Webster Financial posts narrower 1st-quarter loss than expected, shares rise

By AP
Thursday, April 22, 2010

Webster 1st-qtr loss narrows, tops expectations

WATERBURY, Conn. — Webster Financial Corp. on Thursday said its first-quarter loss narrowed substantially and said its credit-related problems are easing.

After paying preferred dividends, the bank said the net loss available to common shareholders was $6.1 million, or 8 cents per share, compared with a loss of $21.6 million, or 41 cents per share, a year ago.

Analysts polled by Thomson Reuters, on average, expected a loss of 12 cents per share.

“Improvement was seen in several key asset quality indicators in the quarter,” said Chief Financial Officer/Chief Risk Officer Jerry Plush in a statement. He pointed to the amount of loans that were written off, the amount of money set aside to cover bad loans and the lower levels of loans falling behind payments as positive measures.

“While we remain cautious with regard to credit, these positive outcomes favorably impacted our results in the quarter,” he said.

The better-than-expected results boosted Webster stock.
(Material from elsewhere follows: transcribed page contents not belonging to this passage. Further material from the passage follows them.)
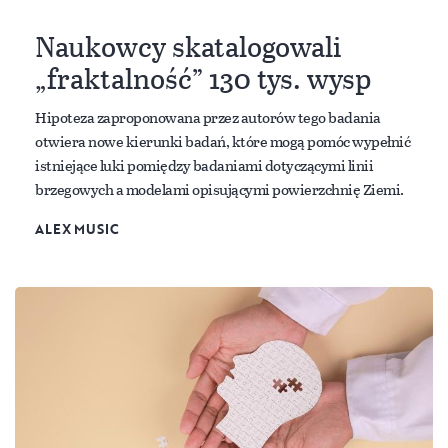
Naukowcy skatalogowali
„fraktalność” 130 tys. wysp
Hipoteza zaproponowana przez autorów tego badania
otwiera nowe kierunki badań, które mogą pomóc wypełnić
istniejące luki pomiędzy badaniami dotyczącymi linii
brzegowych a modelami opisującymi powierzchnię Ziemi.
ALEX MUSIC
It shares gained 81 cents, or 4 percent, to close Thursday at $21.48, after earlier touching a 52-week high of $22.68. Volume was nearly twice as heavy as normal.

Net interest income, or earnings from deposits and loans, rose 11 percent to $131.4 million, from $118.2 million in the 2009 first quarter.
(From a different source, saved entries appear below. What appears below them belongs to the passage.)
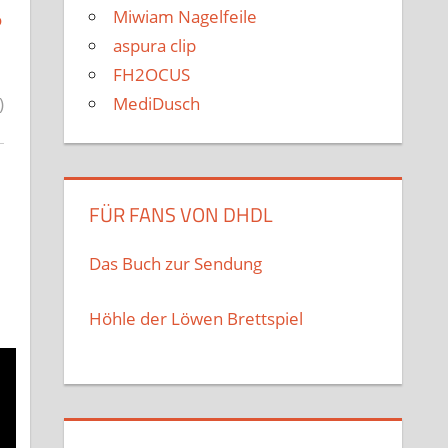
Miwiam Nagelfeile
o
aspura clip
FH2OCUS
MediDusch
)
FÜR FANS VON DHDL
Das Buch zur Sendung
Höhle der Löwen Brettspiel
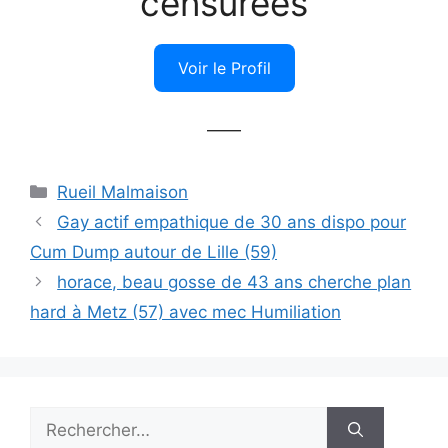
censurées
Voir le Profil
——
Catégories
Rueil Malmaison
Gay actif empathique de 30 ans dispo pour
Cum Dump autour de Lille (59)
horace, beau gosse de 43 ans cherche plan
hard à Metz (57) avec mec Humiliation
Rechercher :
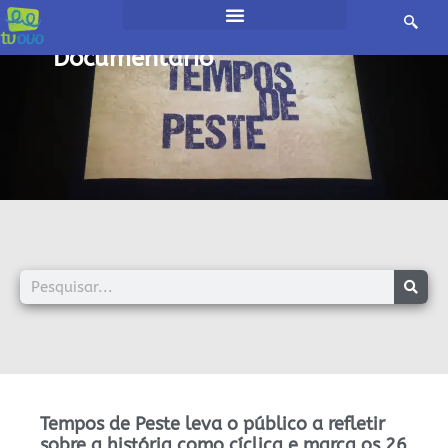
início /
Documentário
Tempos de Peste leva o público a refletir
sobre a história como cíclica e marca os 26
Total deposits were $13.79 billion at the end of the quarter, up from $12.69 billion the prior year.

Non-interest income, or earnings from fees and charges, fell 13 percent to $47 million, from $54.1 million last year. The decline mainly reflected a loss on the write-down of the value of investment securities.

Total loans dropped 10 percent to $10.9 billion, from $12.1 billion the prior year.

The bank decreased its provision for loan losses, or money set aside to cover souring loans, by 35 percent to $43 million, from $66 million a year ago.

Net charge-offs, or loans written off as uncollectable, rose 34 percent to $40.3 million, from $30.1 million in the 2009 first quarter. However, charge-offs fell 22 percent from the 2009 fourth quarter.

Nonperforming assets, or loans and leases that are considered past due and in danger of being written off, rose 9 percent to $379.3 million, from $348.4 million last year. This measure was also from the prior quarter, by 6 percent.